Tuesday, July 01, 2008

Speed racer (ou André Bazin nas corridas)


Para além de Paul Newman e, para seu azar, de James Dean, o outro speed racer de Hollywood foi Steve McQueen. No final dos anos 60, quis fazer um filme sobre as 24 horas de Le Mans. Já tinha participado, com sucesso, em corridas americanas, e não teve medo de se misturar com a nata dos profissionais europeus: inscreveu um Porsche 917 para a edição de 1970, que deveria conduzir a meias com Jackie Stewart, nem mais nem menos. Por uma razão que não conheço, o carro acabou por não participar na corrida. Mas estava lá outro Porsche, guiado por pilotos profissionais, que levava uma câmara montada no dorso e participava apenas para recolher imagens da corrida para o filme de McQueen.

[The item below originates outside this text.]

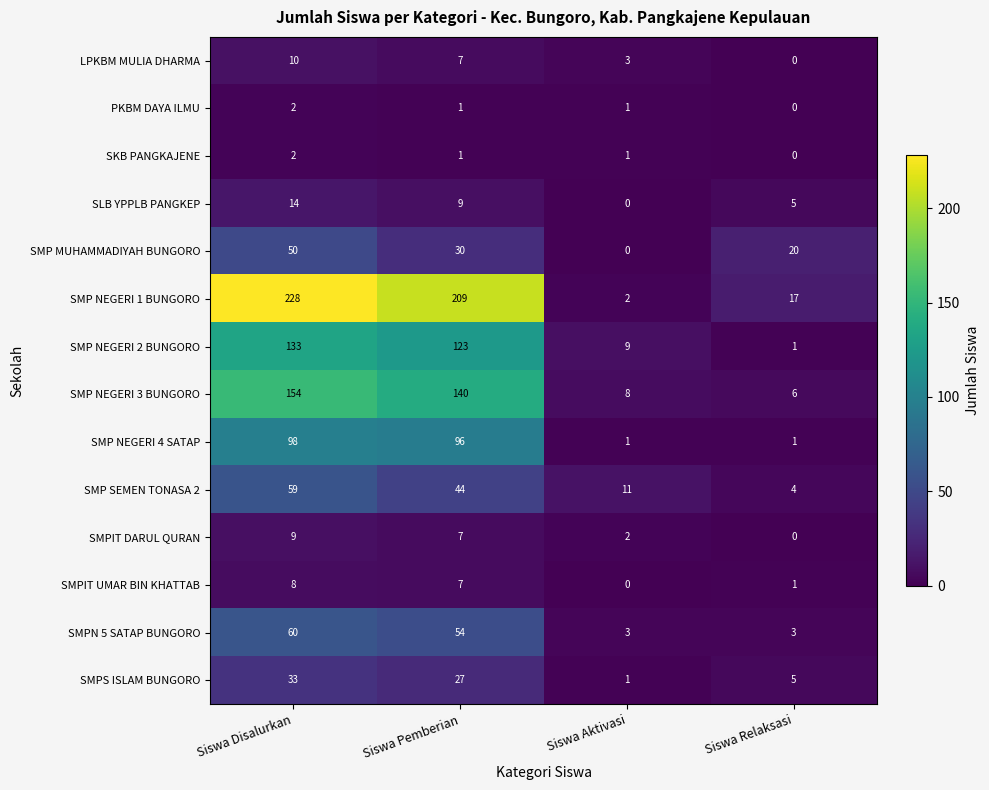

How many series are shown in this chart?

14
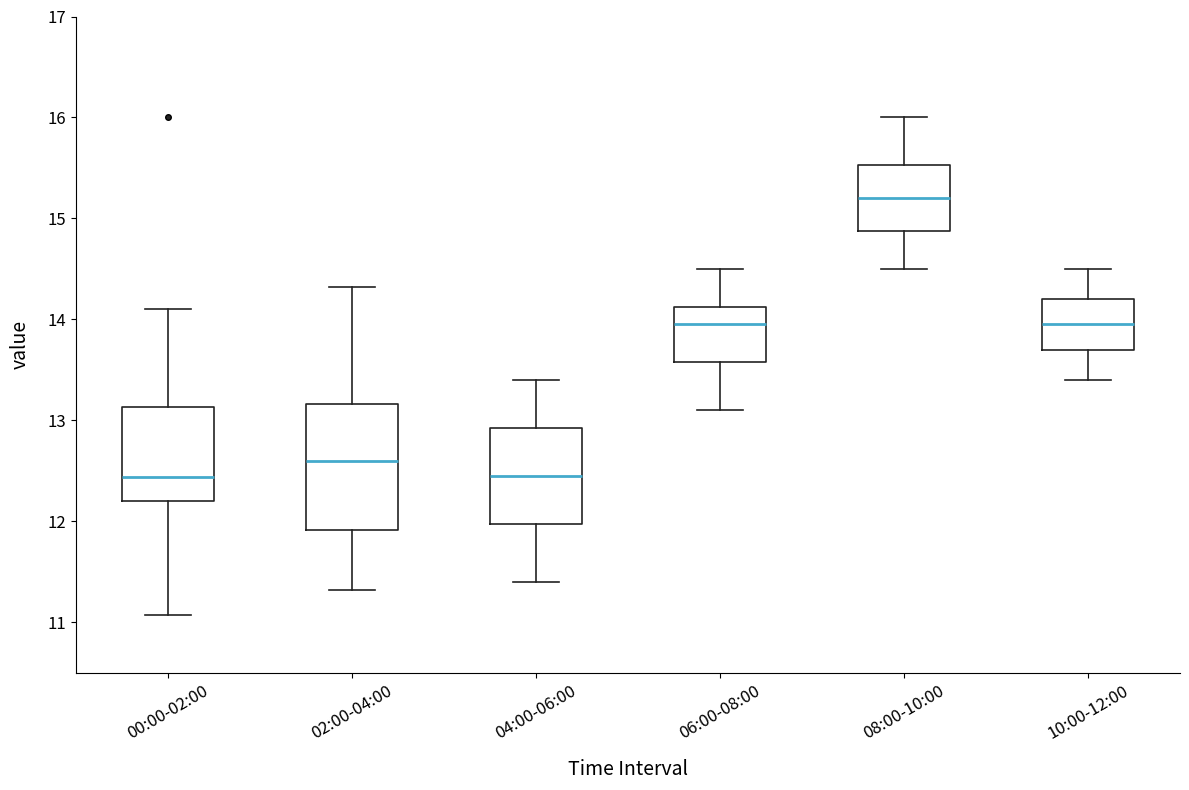

Which box is the tallest, from its lower edge to its upper edge?

02:00-04:00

Que muito naturalmente se chamou Le Mans. Estreou-se no ano seguinte (1971) e foi realizado por Lee H. Katzin. Vi-o uma série de vezes quando era adolescente. E lembrei-me dele enquanto via Speed Racer, a última fantochada dos irmãos Wachowski. Ninguém que goste de corridas de automóveis - de corridas a sério - pode gostar de Speed Racer: uns carrinhos de choque a andar às voltas numa espécie de Scalextric gigante, e o pessoal do CGI encarregue de tratar dos ditos carrinhos nem conseguiu pô-los a fazer as curvas de maneira convincente (a traseira ginga de um modo esquisito, e das duas uma: ou são carros com uma distribuição de pesos altamente irrealista, e por certo nada eficaz, ou quem os trabalhou nunca viu um automóvel de competição a fazer-se a uma curva - ou então os carrinhos nem são CGI, apenas uns brinquedos mal feitos, e juro que até na Scalextric da minha infância o Porsche branco e o Ferrari amarelo, ambos de plástico, faziam as curvas com mais realismo).

Não me recordo bem de Le Mans, provavelmente é um filme tão mau como Speed Racer, ainda que por outros motivos. Mas cheira a gasolina e a borracha queimada. Nos longos planos (se bem me lembro, longuíssimos, género travelling-de-Kiarostami-a-trezentos-e-cinquenta-à-hora-pelas-Hunaudières-abaixo) captados a bordo do Porsche da produção, estão inscritas as marcas de uma experiência, datada, localizada, e por isso irrepetível. É a vantagem dos maus filmes analógicos sobre os maus filmes digitais. Em Speed Racer, nem carros decentes me dão, quanto mais uma experiência.